> [WRITTEN TASK]
Retrieve every line of the data holding the word "Sheinbaum".

> [Stored data]
============

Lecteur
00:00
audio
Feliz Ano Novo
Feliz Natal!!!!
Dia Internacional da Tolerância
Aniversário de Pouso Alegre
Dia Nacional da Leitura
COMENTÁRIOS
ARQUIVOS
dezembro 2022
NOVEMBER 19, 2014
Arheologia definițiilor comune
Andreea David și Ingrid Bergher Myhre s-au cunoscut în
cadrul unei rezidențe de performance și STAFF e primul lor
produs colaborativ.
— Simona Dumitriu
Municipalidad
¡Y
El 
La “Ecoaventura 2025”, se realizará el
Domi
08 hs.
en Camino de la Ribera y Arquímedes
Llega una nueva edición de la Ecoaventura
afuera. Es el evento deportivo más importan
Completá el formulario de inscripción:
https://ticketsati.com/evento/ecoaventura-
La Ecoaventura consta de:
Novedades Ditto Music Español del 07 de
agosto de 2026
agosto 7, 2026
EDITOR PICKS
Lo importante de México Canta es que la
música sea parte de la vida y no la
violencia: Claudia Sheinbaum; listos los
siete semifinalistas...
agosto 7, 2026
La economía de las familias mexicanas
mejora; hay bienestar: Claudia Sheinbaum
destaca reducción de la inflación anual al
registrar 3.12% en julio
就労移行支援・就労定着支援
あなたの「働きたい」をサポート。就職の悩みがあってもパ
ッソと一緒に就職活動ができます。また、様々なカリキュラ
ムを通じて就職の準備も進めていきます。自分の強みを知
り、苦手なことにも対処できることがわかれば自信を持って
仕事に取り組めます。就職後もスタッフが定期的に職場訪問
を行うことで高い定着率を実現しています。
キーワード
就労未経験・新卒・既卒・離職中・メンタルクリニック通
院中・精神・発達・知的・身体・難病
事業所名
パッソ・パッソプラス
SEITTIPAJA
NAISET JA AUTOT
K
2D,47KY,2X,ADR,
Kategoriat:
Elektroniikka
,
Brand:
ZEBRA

============

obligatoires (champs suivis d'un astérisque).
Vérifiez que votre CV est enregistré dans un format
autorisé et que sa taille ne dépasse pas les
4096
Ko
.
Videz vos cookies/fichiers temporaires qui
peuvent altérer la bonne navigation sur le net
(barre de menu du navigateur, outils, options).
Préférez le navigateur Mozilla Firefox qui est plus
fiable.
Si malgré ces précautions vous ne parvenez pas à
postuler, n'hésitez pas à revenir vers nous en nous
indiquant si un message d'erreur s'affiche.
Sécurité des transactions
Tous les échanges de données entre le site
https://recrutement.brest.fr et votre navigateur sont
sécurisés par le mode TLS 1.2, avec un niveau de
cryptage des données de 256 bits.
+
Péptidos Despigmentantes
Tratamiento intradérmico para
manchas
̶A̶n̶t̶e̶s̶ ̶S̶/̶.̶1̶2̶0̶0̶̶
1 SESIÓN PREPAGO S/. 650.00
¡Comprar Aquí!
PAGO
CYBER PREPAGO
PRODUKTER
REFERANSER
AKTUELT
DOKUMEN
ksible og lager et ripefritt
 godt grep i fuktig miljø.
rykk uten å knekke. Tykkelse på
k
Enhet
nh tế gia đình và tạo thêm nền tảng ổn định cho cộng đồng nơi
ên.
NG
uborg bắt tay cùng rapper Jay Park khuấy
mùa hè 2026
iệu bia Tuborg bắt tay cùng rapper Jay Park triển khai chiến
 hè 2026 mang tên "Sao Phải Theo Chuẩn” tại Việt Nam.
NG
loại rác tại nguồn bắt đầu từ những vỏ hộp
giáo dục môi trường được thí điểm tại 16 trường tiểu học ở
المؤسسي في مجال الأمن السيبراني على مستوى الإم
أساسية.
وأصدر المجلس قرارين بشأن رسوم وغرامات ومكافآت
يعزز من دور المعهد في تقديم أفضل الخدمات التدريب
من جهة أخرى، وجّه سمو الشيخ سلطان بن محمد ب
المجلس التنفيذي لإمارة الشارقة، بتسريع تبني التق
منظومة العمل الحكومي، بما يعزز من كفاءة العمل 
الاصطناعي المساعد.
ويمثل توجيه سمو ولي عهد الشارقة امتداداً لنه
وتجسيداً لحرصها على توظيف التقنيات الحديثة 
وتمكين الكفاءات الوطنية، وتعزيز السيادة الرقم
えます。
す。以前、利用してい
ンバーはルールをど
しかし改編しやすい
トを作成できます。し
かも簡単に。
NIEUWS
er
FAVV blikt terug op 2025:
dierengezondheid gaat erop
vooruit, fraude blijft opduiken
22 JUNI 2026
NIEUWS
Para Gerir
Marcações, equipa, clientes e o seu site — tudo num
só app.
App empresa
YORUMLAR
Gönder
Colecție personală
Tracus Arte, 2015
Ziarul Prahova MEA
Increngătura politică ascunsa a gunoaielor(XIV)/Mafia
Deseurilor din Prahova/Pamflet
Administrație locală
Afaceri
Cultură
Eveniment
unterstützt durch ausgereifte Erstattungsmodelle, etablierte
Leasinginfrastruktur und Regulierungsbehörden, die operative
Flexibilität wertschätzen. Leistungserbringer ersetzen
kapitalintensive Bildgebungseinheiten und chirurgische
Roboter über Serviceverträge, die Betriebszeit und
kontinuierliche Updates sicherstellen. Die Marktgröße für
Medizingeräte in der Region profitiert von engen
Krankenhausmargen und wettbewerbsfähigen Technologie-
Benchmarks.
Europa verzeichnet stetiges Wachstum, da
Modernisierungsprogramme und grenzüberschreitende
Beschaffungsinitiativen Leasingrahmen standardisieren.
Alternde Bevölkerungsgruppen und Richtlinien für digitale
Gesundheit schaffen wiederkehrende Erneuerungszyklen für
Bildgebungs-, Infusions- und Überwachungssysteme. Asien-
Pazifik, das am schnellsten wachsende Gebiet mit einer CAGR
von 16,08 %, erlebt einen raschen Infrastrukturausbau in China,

============

> [EXERCISE ANSWER]
violencia: Claudia Sheinbaum; listos los
mejora; hay bienestar: Claudia Sheinbaum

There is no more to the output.